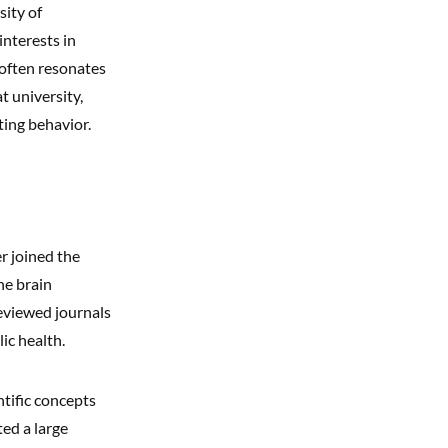
sity of
interests in
 often resonates
t university,
ting behavior.
r joined the
he brain
reviewed journals
ic health.
tific concepts
ted a large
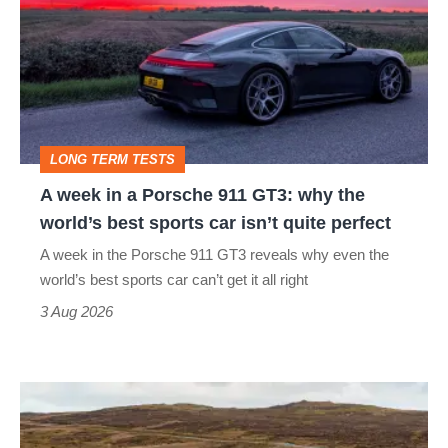
in
a
Porsche
911
GT3:
LONG TERM TESTS
why
A week in a Porsche 911 GT3: why the
the
world’s best sports car isn’t quite perfect
world’s
A week in the Porsche 911 GT3 reveals why even the
best
world’s best sports car can’t get it all right
sports
3 Aug 2026
car
isn’t
VW
quite
Golf
perfect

▶ _Assignment_
Only the count is wanted. Find the lines of the records that include the word "week" and state how many.

▶ _Solved exercise_
2